■ Entries provided

════════

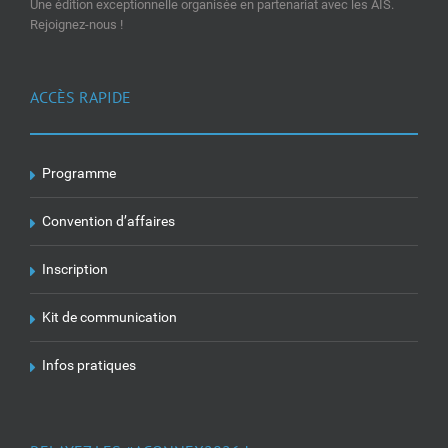
Une édition exceptionnelle organisée en partenariat avec les AIS.
Rejoignez-nous !
ACCÈS RAPIDE
Programme
Convention d’affaires
Inscription
Kit de communication
Infos pratiques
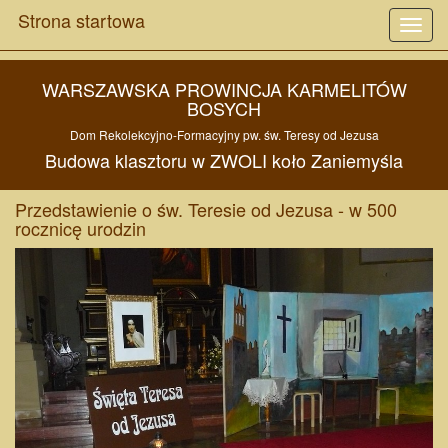
Strona startowa
Toggl
navig
WARSZAWSKA PROWINCJA KARMELITÓW
BOSYCH
Dom Rekolekcyjno-Formacyjny pw. św. Teresy od Jezusa
Budowa klasztoru w
ZWOLI
koło
Zaniemyśla
Przedstawienie o św. Teresie od Jezusa - w 500
rocznicę urodzin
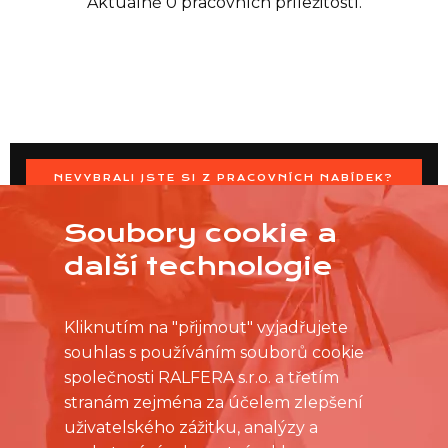
Aktuálně 0 pracovních příležitostí.
NEVYBRALI JSTE SI Z PRACOVNÍCH NABÍDEK?
OSLOVTE PRODEJNU PŘÍMO S VAŠIMI ČASOVÝMI
MOŽNOSTMI
Soubory cookie a
další technologie
Kliknutím na "přijmout" vyjadřujete
souhlas s používáním souborů cookie
společnosti RALFERA s.r.o. a třetím
stranám zejména za účelem zlepšení
uživatelského zážitku, analýzy a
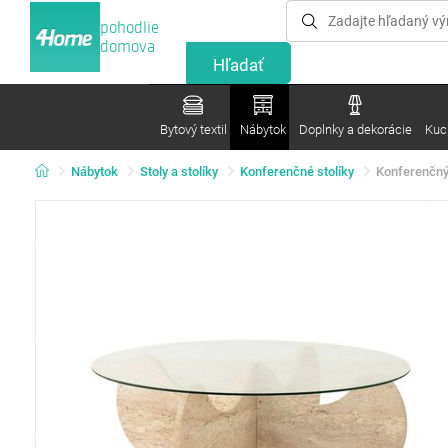
pohodlie
domova
Bytový textil
Nábytok
Doplnky a dekorácie
Kuc
Nábytok
Stoly a stolíky
Konferenčné stolíky
Konferenčný 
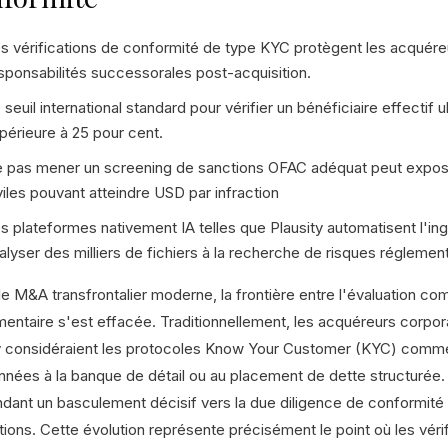
s vérifications de conformité de type KYC protègent les acquér
sponsabilités successorales post-acquisition.
 seuil international standard pour vérifier un bénéficiaire effectif
périeure à 25 pour cent.
 pas mener un screening de sanctions OFAC adéquat peut expose
viles pouvant atteindre USD par infraction
s plateformes nativement IA telles que Plausity automatisent l'in
alyser des milliers de fichiers à la recherche de risques réglemen
le M&A transfrontalier moderne, la frontière entre l'évaluation co
entaire s'est effacée. Traditionnellement, les acquéreurs corpora
y considéraient les protocoles Know Your Customer (KYC) comme 
nnées à la banque de détail ou au placement de dette structurée.
dant un basculement décisif vers la due diligence de conformité 
tions. Cette évolution représente précisément le point où les véri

════════

■ Prompt
Return every line of text from all the items above verbatim, in their original order. Leave the pictures out of your answer.

■ Output for this exercise
Une édition exceptionnelle organisée en partenariat avec les AIS.
Rejoignez-nous !
ACCÈS RAPIDE
Programme
Convention d’affaires
Inscription
Kit de communication
Infos pratiques
Strona startowa
Toggl
navig
WARSZAWSKA PROWINCJA KARMELITÓW
BOSYCH
Dom Rekolekcyjno-Formacyjny pw. św. Teresy od Jezusa
Budowa klasztoru w
ZWOLI
koło
Zaniemyśla
Przedstawienie o św. Teresie od Jezusa - w 500
rocznicę urodzin
Aktuálně 0 pracovních příležitostí.
NEVYBRALI JSTE SI Z PRACOVNÍCH NABÍDEK?
OSLOVTE PRODEJNU PŘÍMO S VAŠIMI ČASOVÝMI
MOŽNOSTMI
Soubory cookie a
další technologie
Kliknutím na "přijmout" vyjadřujete
souhlas s používáním souborů cookie
společnosti RALFERA s.r.o. a třetím
stranám zejména za účelem zlepšení
uživatelského zážitku, analýzy a
pohodlie
domova
Bytový textil
Nábytok
Doplnky a dekorácie
Kuc
Nábytok
Stoly a stolíky
Konferenčné stolíky
Konferenčný 
s vérifications de conformité de type KYC protègent les acquér
sponsabilités successorales post-acquisition.
 seuil international standard pour vérifier un bénéficiaire effectif
périeure à 25 pour cent.
 pas mener un screening de sanctions OFAC adéquat peut expose
viles pouvant atteindre USD par infraction
s plateformes nativement IA telles que Plausity automatisent l'in
alyser des milliers de fichiers à la recherche de risques réglemen
le M&A transfrontalier moderne, la frontière entre l'évaluation co
entaire s'est effacée. Traditionnellement, les acquéreurs corpora
y considéraient les protocoles Know Your Customer (KYC) comme 
nnées à la banque de détail ou au placement de dette structurée.
dant un basculement décisif vers la due diligence de conformité 
tions. Cette évolution représente précisément le point où les véri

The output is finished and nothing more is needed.